## EXCERPTED TEXT:
[Start of section]
Murphy v. McKenzie
Decision Date | 20 November 1973 |
Citation | 1 Mass.App.Ct. 553,303 N.E.2d 744 |
Parties | Patrick F. MURPHY v. Louise Robinson McKENZIE, individually and as trustee. 1 |
Court | Appeals Court of Massachusetts |
Joseph M. Cohen, Boston, for defendant.
Francis X. Moran, Scituate, for plaintiff.
Before ROSE, GOODMAN and ARMSTRONG, JJ.
This bill in equity seeks to establish a resulting trust of real estate held by the defendant as trustee of Louise Robinson Realty Trust. The trial judge declined to order a conveyance of the real estate to the plaintiff but did enter a decree awarding the plaintiff $20,641 for sums he had contributed toward the purchase of the real estate and monies he had advanced for mortgage payments and taxes. Both parties appealed. The trial judge adopted as a report of material facts the findings of fact made in his 'Findings, Rulings and Order for Decree.' The evidence is reported.
The property was purchased on May 29, 1969, and conveyed by the seller to the defendant. The purchase price was $40,000, of which $30,000 was paid from the proceeds of a mortgage of the property given by the defendant to a bank; the remainder was furnished by the plaintiff. After title was passed, the mortgage and tax payments also came from the plaintiff.
[End of section]
## AVAILABLE DATA:
[Start of section]
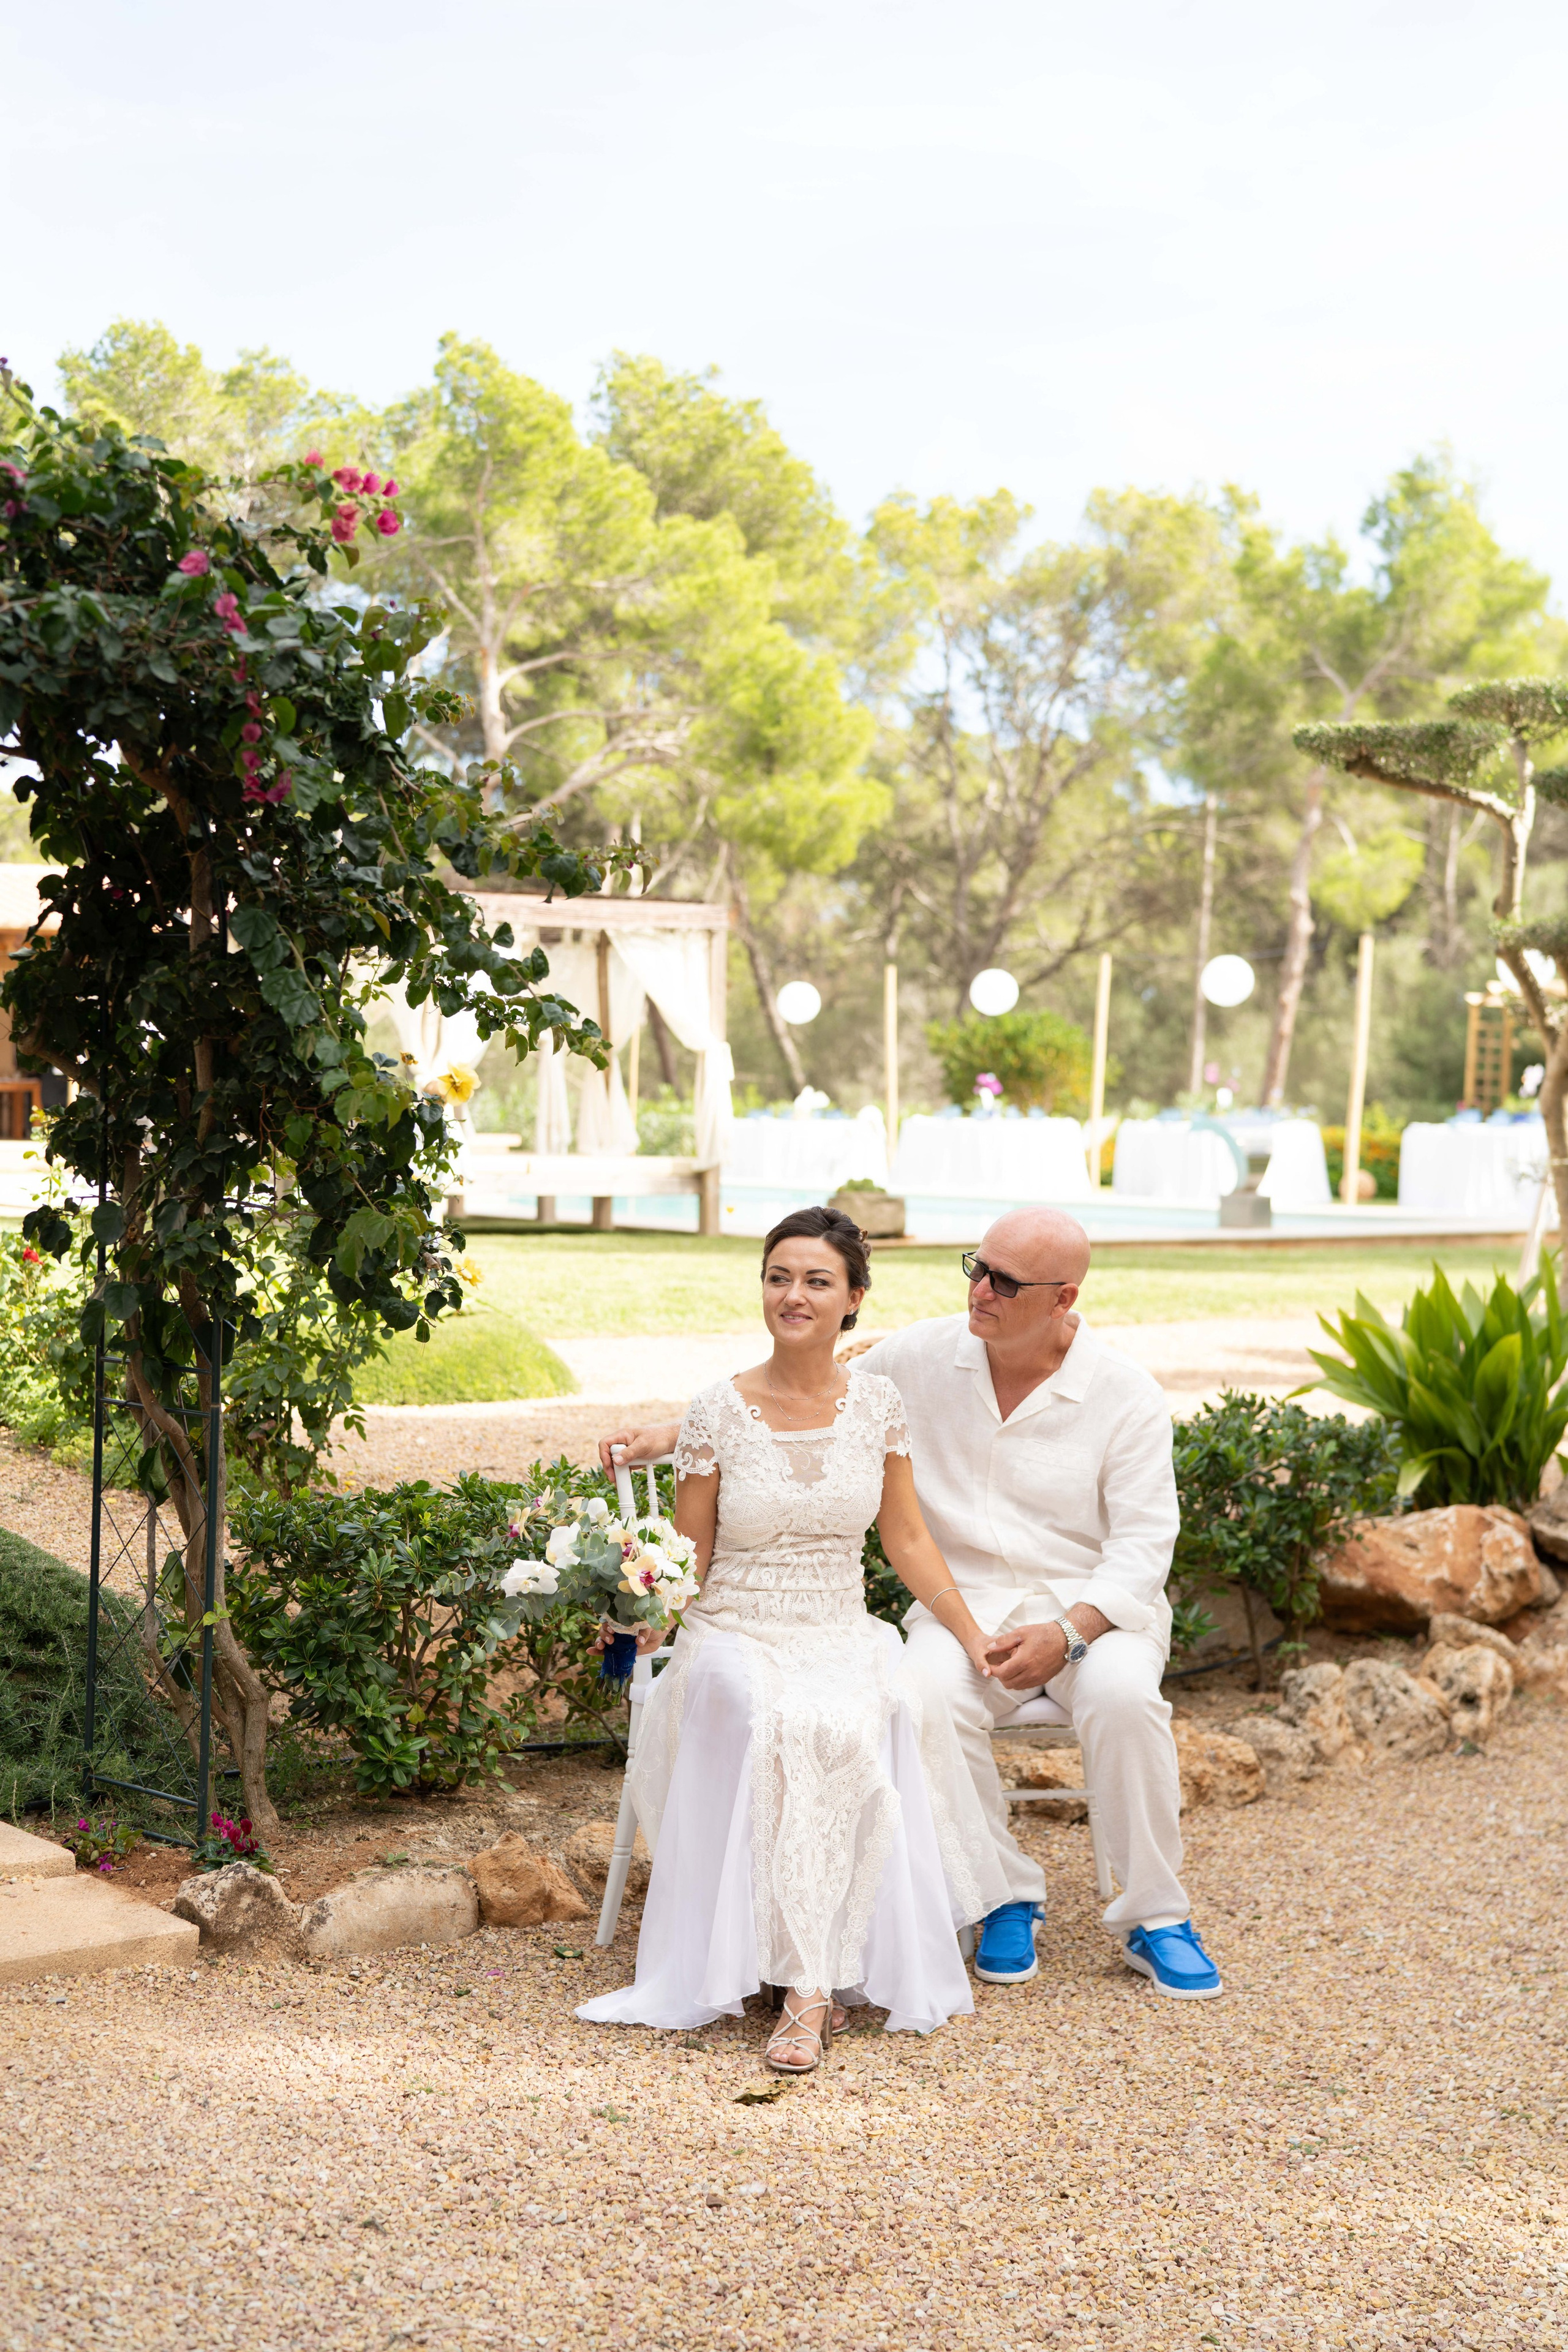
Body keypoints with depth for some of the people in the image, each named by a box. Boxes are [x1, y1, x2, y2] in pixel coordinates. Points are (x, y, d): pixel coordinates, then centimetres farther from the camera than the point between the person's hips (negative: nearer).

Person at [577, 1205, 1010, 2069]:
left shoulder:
[End of section]
## TASK STATEMENT:
Output the passage of the court opinion starting with "Francis X. Moran, Scituate, for" and going on through "evidence is reported.", copied word for word.

## REPLY TO THE EXERCISE:
Francis X. Moran, Scituate, for plaintiff.
Before ROSE, GOODMAN and ARMSTRONG, JJ.
This bill in equity seeks to establish a resulting trust of real estate held by the defendant as trustee of Louise Robinson Realty Trust. The trial judge declined to order a conveyance of the real estate to the plaintiff but did enter a decree awarding the plaintiff $20,641 for sums he had contributed toward the purchase of the real estate and monies he had advanced for mortgage payments and taxes. Both parties appealed. The trial judge adopted as a report of material facts the findings of fact made in his 'Findings, Rulings and Order for Decree.' The evidence is reported.